Ann Marie Hendry on Tuesday 24 March 2020
"I just found this website yesterday for the first time while looking up info about roses! I'm so glad I did! Great info and even though I've been gardening for 35 + years (veggie, perennial and strubs/trees, tender annual) I found this site so informative! I wish I would have found something like this when I first started. I just got rid of my front lawn (I needed more garden space!) and am moving many veggie seeds into it! Thanks for providing inspiration and delightful straightforward writing. I'll be subscribing!"
Susan Tuzzolino on Monday 13 April 2020
"I'm pleased to hear you're finding GrowVeg useful Susan! Wishing you all the best for your bigger, better garden this year."
Ann Marie Hendry on Tuesday 14 April 2020
" Very useful information. Thanks for sharing!"
Brian on Wednesday 14 October 2020
"Glad you found it helpful Brian!"
Ann Marie Hendry on Wednesday 14 October 2020
"Is there a video or a write up that tells me how to use the site? I thought I'd start with the ‘Easy to grow’ option in the Garden Planner’s Custom Filter tool - but can't find the filter anywhere."
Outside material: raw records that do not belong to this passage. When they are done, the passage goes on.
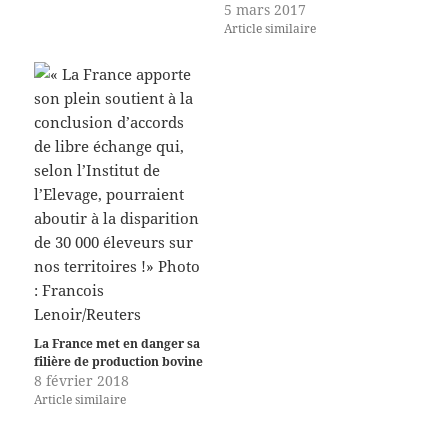
5 mars 2017
Article similaire
La France met en danger sa
filière de production bovine
8 février 2018
Article similaire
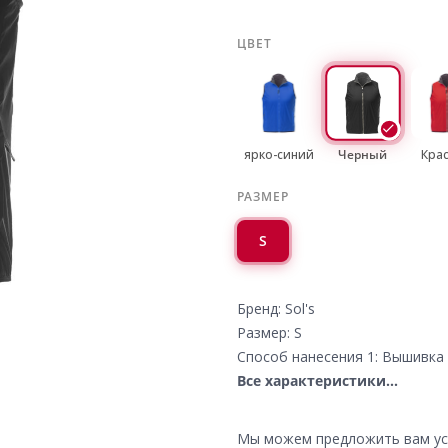
ЦВЕТ
ярко-синий
Черный
Кра
РАЗМЕР
S
Бренд: Sol's
Размер: S
Способ нанесения 1: Вышивка 
Все характеристики...
Мы можем предложить вам усл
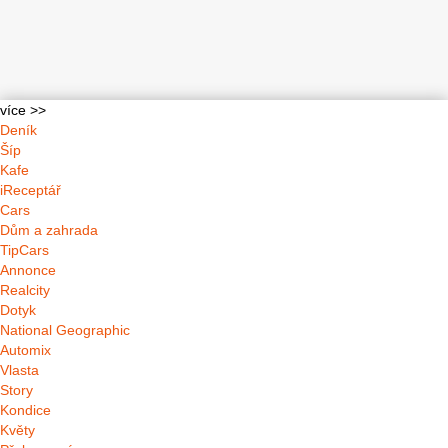
více >>
Deník
Šíp
Kafe
iReceptář
Cars
Dům a zahrada
TipCars
Annonce
Realcity
Dotyk
National Geographic
Automix
Vlasta
Story
Kondice
Květy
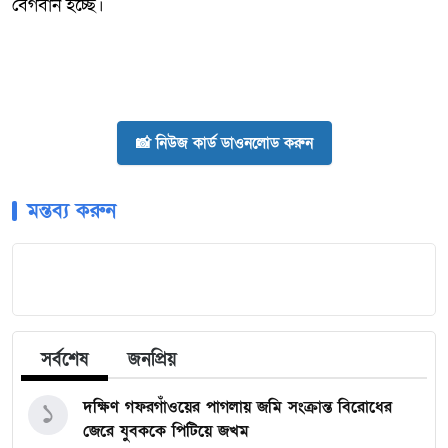
বেগবান হচ্ছে।
📸 নিউজ কার্ড ডাওনলোড করুন
মন্তব্য করুন
সর্বশেষ
জনপ্রিয়
১
দক্ষিণ গফরগাঁওয়ের পাগলায় জমি সংক্রান্ত বিরোধের
জেরে যুবককে পিটিয়ে জখম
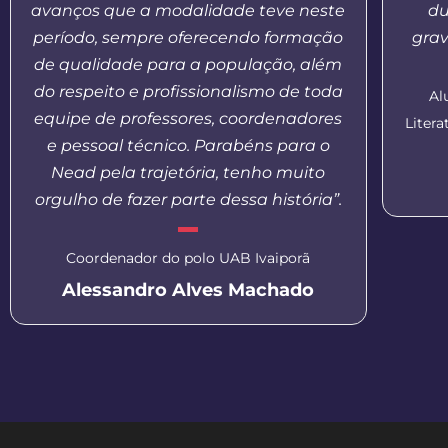
avanços que a modalidade teve neste
du
período, sempre oferecendo formação
grav
de qualidade para a população, além
do respeito e profissionalismo de toda
Al
equipe de professores, coordenadores
Liter
e pessoal técnico. Parabéns para o
Nead pela trajetória, tenho muito
orgulho de fazer parte dessa história”.
Coordenador do polo UAB Ivaiporã
Alessandro Alves Machado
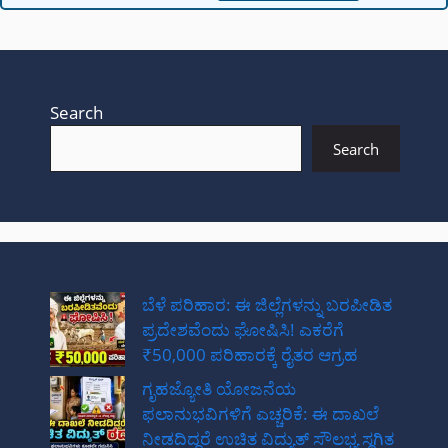
Search
Search
ಬೆಳೆ ಪರಿಹಾರ: ಈ ಜಿಲ್ಲೆಗಳನ್ನು ಬರಪೀಡಿತ
ಪ್ರದೇಶವೆಂದು ಘೋಷಿಸಿ! ಎಕರೆಗೆ
₹50,000 ಪರಿಹಾರಕ್ಕೆ ರೈತರ ಆಗ್ರಹ
ಗೃಹಜ್ಯೋತಿ ಯೋಜನೆಯ
ಫಲಾನುಭವಿಗಳಿಗೆ ಎಚ್ಚರಿಕೆ: ಈ ದಾಖಲೆ
ನೀಡದಿದ್ದರೆ ಉಚಿತ ವಿದ್ಯುತ್ ಸೌಲಭ್ಯ ಸ್ಥಗಿತ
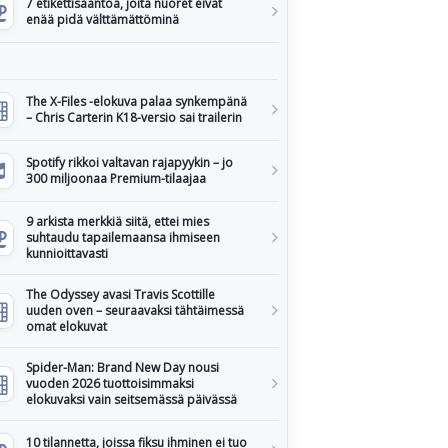
7 etikettisääntöä, joita nuoret eivät
enää pidä välttämättöminä
The X-Files -elokuva palaa synkempänä
– Chris Carterin K18-versio sai trailerin
Spotify rikkoi valtavan rajapyykin – jo
300 miljoonaa Premium-tilaajaa
9 arkista merkkiä siitä, ettei mies
suhtaudu tapailemaansa ihmiseen
kunnioittavasti
The Odyssey avasi Travis Scottille
uuden oven – seuraavaksi tähtäimessä
omat elokuvat
Spider-Man: Brand New Day nousi
vuoden 2026 tuottoisimmaksi
elokuvaksi vain seitsemässä päivässä
10 tilannetta, joissa fiksu ihminen ei tuo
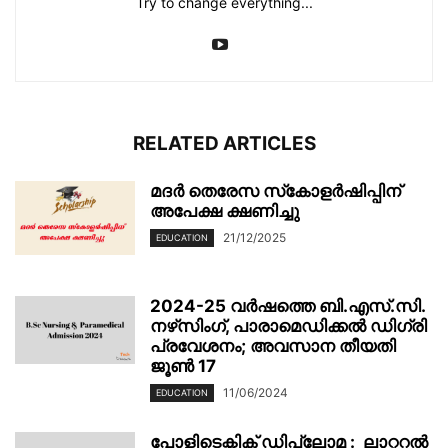
Try to change everything...
RELATED ARTICLES
മദർ തെരേസ സ്‌കോളർഷിപ്പിന്
അപേക്ഷ ക്ഷണിച്ചു
21/12/2025
EDUCATION
2024-25 വർഷത്തെ ബി.എസ്.സി.
നഴ്‌സിംഗ്, പാരാമെഡിക്കൽ ഡിഗ്രി
പ്രവേശനം; അവസാന തീയതി
ജൂൺ 17
11/06/2024
EDUCATION
പോളിടെക്നിക് ഡിപ്ലോമ : ലാറ്ററൽ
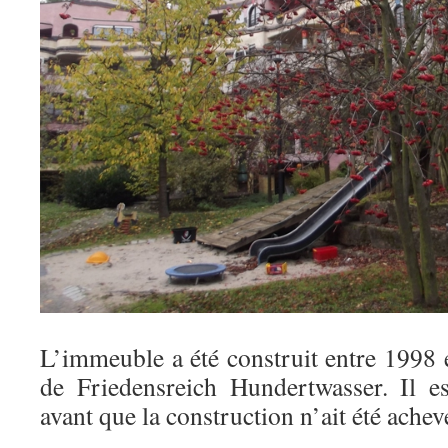
L’immeuble a été construit entre 1998 
de Friedensreich Hundertwasser. Il 
avant que la construction n’ait été achev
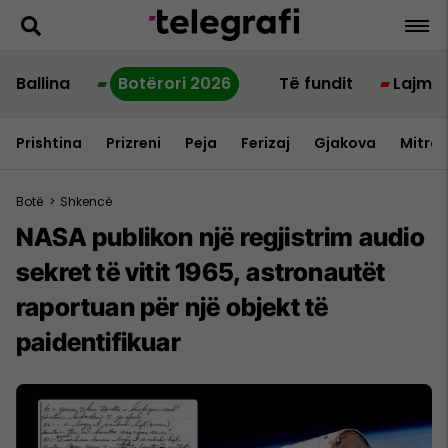
Ballina
Botërori 2026
Të fundit
Lajme
Prishtina
Prizreni
Peja
Ferizaj
Gjakova
Mitrov
Botë
>
Shkencë
NASA publikon një regjistrim audio
sekret të vitit 1965, astronautët
raportuan për një objekt të
paidentifikuar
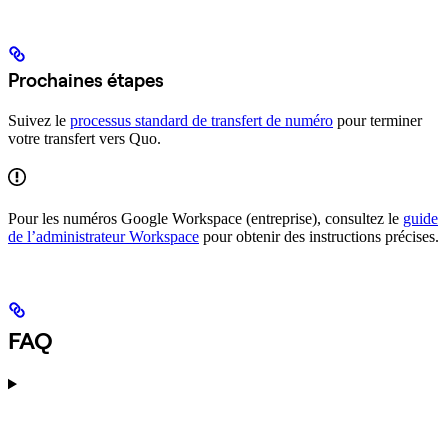
Prochaines étapes
Suivez le
processus standard de transfert de numéro
pour terminer
votre transfert vers Quo.
Pour les numéros Google Workspace (entreprise), consultez le
guide
de l’administrateur Workspace
pour obtenir des instructions précises.
FAQ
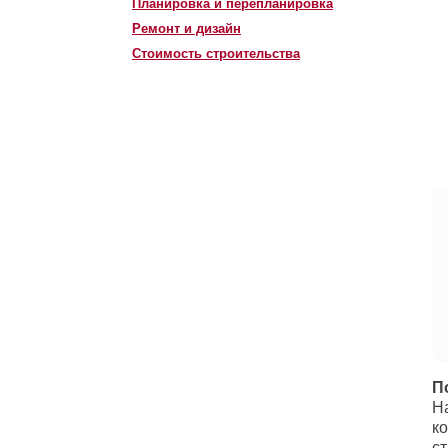
Планировка и перепланировка
Ремонт и дизайн
Стоимость строительства
П
Н
к
с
Andrew Dickson on Sunday 8 November 2020
"Sorry for the delay in replying Andrew, I've been away. In the Classic (Flash-based) Garden Planner you can find the Custom Filter tool to the left of the plant selection bar, just above the SFG button. If you need more assistance, for a faster reply please contact the customer support team directly using the Contact button either in the Garden Planner or at the top of this page."
Ann Marie Hendry on Tuesday 17 November 2020
"Thank you for all your thoughtfulness and sharing your experience. I will start a vegetable hillside garden in the spring; I live in zone 5, western North Carolina. I plan to use plastic wood boards for the raised beds and I would like to seed some grass between the beds. Which grass is NONINVASIVE and SHORT, not needing mowing. Do you recommend anything else between the beds ? "
Lucy on Tuesday 6 December 2022
"I'm no turf expert Lucy, but I'm not aware of any grasses that wouldn't need mowing at all. Some species may need less mowing than others, however I think they would probably be quite high maintenance in terms of weeding and feeding to stay in good condition, and they may not be very resilient to being walked on regularly. As an alternative, wood chippings or bark chippings make a good low-maintenance path surface, or in my case, prunings that have been fed through my shredder. I lay cardboard to keep weeds down, then spread the shredded prunings on top a couple of inches thick. Once a year, when it has partially rotted down, I rake the path mulch onto my vegetable beds, where it helps add organic matter to the soil. Then I lay more cardboard and add a fresh batch of prunings. Other than that, there is no maintenance required. It makes good use of all my prunings and gives a nice clean surface to walk on."